Pierce için basketbol sadece bir spor değil. Aynı zamanda bir rahatlama aracı. Bunu başından geçen bıçaklanma olayıyla ilgili bir soruya verdiği cevapta “Basketbol benim kafamı negatif şeylere kapatmamı sağlayan bir araç. Bu liseden beri böyle. Ne zaman kötü bir gün geçirsem, salona giderim ve basketbol oynarım.” Yeterince açık bir şekilde belirtiyor.
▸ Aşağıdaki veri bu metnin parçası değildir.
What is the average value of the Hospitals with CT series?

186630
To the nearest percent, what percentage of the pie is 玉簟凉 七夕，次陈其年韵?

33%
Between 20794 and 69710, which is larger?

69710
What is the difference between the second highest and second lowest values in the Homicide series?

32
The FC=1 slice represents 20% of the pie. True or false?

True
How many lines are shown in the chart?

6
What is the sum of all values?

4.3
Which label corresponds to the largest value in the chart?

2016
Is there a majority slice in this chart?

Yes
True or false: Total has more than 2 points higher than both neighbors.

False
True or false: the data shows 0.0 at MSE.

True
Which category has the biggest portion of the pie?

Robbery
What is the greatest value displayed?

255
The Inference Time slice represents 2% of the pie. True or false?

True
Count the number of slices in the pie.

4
Liderlik özelliğini ise defalarca sergileme fırsatı buldu: “Eğer biri sahada yanlış bir şey yapıyorsa, o kişinin bunu bilmesini sağlarım. Eğer ben sahada her şeyimi veriyorsam, herkes vermeli.” Sakatlıklarla ve takımını asla yolda bırakmayacağını da geçen sezon playofflardaki Nets serisinde 3.maç öncesi kasığında ve bileğindeki ciddi sakatlıklara rağmen “Ayağım kırılsa bile çıkar oynar, arkadaşlarımı yalnız bırakmam” ve “Nefes alabiliyorsam oynarım” gibi ifadelerle ortaya koymakta. Şampiyonlukla ilgili ise “Ben bir olayın parçası olmak istiyorum. Ben burada sadece oynamak istemiyorum. Esas hedefim şampiyonluklar kazanmak ve bu takımı eski günlerinde yaşadıklarına yeniden taşımak.” şeklinde belirtmekte.
Celtics eski günlerine döner ve tavanda asılı duran şampiyonluk flamalarına yenilerini ekler mi bilinmez ama bilinen bir gerçek var ki eğer böyle bir şey olursa bunun başrolünde Paul Pierce olacak.